FI : Concrètement, qu’est-ce que change le passage en phase 3 de l’épidémie ? 

P. R. : Nous avons tout remarqué depuis une semaine que nous avons une ascension de nombre de cas, et notamment des cas graves, qui a amené au passage en phase 3. Le problème est que cela vient impacter une politique nationale de mise en place de prélèvements massifs sur le plus grand nombre de la population pour préparer le déconfinement. À Mayotte, la volonté gouvernementale est d’en réaliser entre 500 et 1.000 par jour. Sauf que nous sommes en décalage. On nous demande de commencer à appliquer les mesures métropolitaines alors que nous devrions entièrement nous consacrer sur les soins parce que nous allons très prochainement atteindre le pic épidémique qui va mobiliser toutes nos ressources sanitaires. Pour nous, c’est compliqué à gérer, car nous nous retrouvons avec deux “boulots” sur le dos, à savoir du dépistage, qui représente 25 % de l’activité des urgences et du soin, le tout à personnel constant… 

Une circulaire ministérielle est sortie il y a quelques jours stipulant que d’autres professionnels de santé, comme des kinésithérapeutes ou des dentistes, peuvent être formés pour réaliser ces dépistages. Nous attendons impatiemment que l’agence régionale de santé les mobilise, sachant que bon nombre d’entre eux sont actuellement au chômage partiel en raison de la fermeture de leurs cabinets. Car à l’hôpital, nous bloquons quotidiennement plusieurs médecins et infirmiers sur cette mission au détriment de l’ouverture du deuxième service d’urgences par exemple. Or, nous ne pouvons pas si nous ne récupérons pas ce personnel ciblé. À un moment donné, il y a un arbitrage à faire : soit nous continuons à prélever et dans ce cas-là, nous ne pouvons pas soigner tout le monde, soit nous misons tout sur les soins, ce qui est normalement imposé par la phase 3. 

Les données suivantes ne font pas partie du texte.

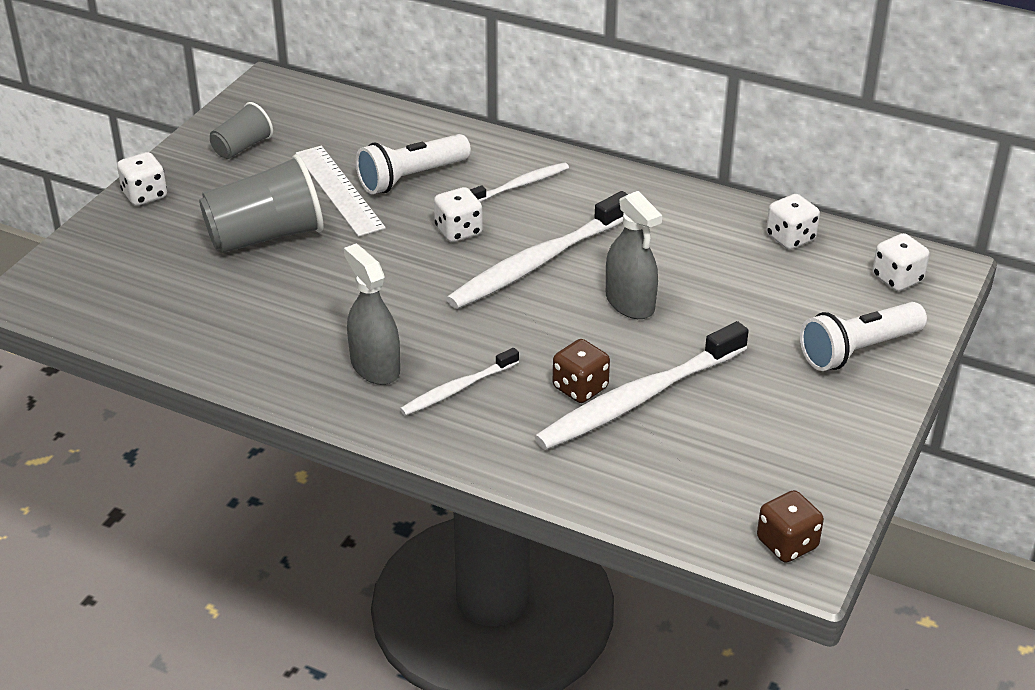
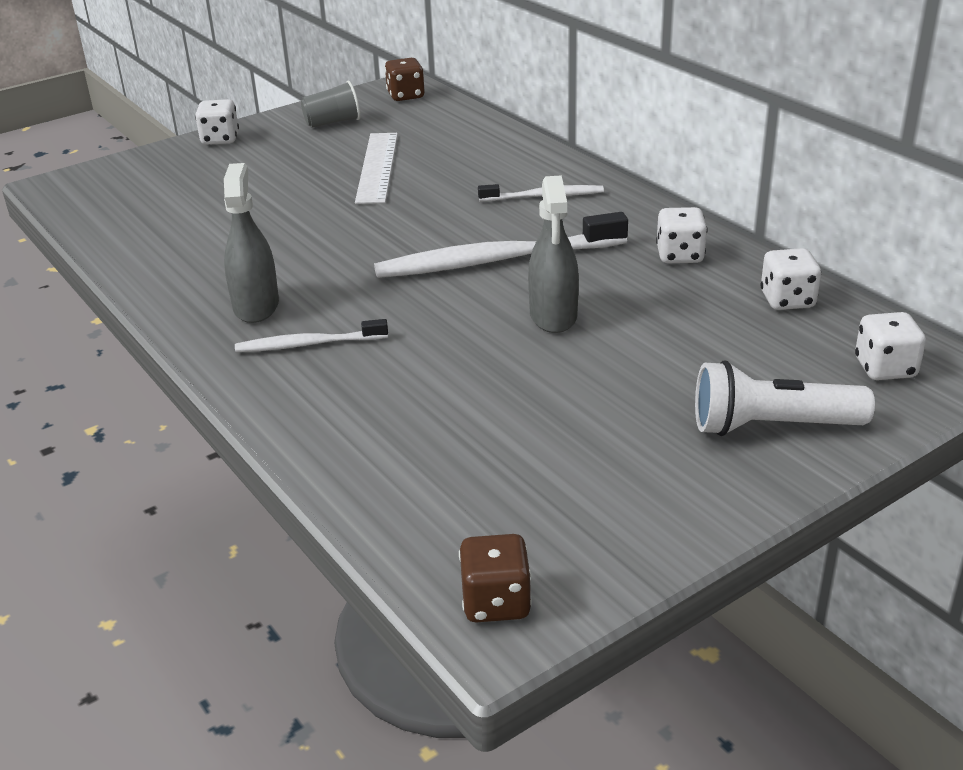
camera: 30 degrees right, 5 degrees down
grey cup [199,154,323,253] -> none
white flashlight [356,134,471,194] -> none
white dice [434,187,483,242] -> white dice moved to [656,207,707,263]
white toothbrush [534,321,749,450] -> none
brown dice [553,339,610,403] -> brown dice moved to [385,58,425,101]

FI : Quand espérez-vous recevoir une réponse claire des autorités sur la question ? 

P. R. : Je ne sais pas (rires). Si nous n’avons pas de réponse, nous trancherons en interne, quelles que soient les directives régionales et nationales. Si nous ne pouvons pas faire les deux, nous ferons un choix ! Et celui-ci est déjà fait dans nos têtes… Nous n’allons pas laisser mourir certains, car d’autres doivent se faire mettre des cotons-tiges dans le nez ! Nous arrêterons de prélever de manière unilatérale, que cela plaise ou non. Ce sera peut-être conflictuel, mais nous assumerons notre décision, dans l’intérêt des malades.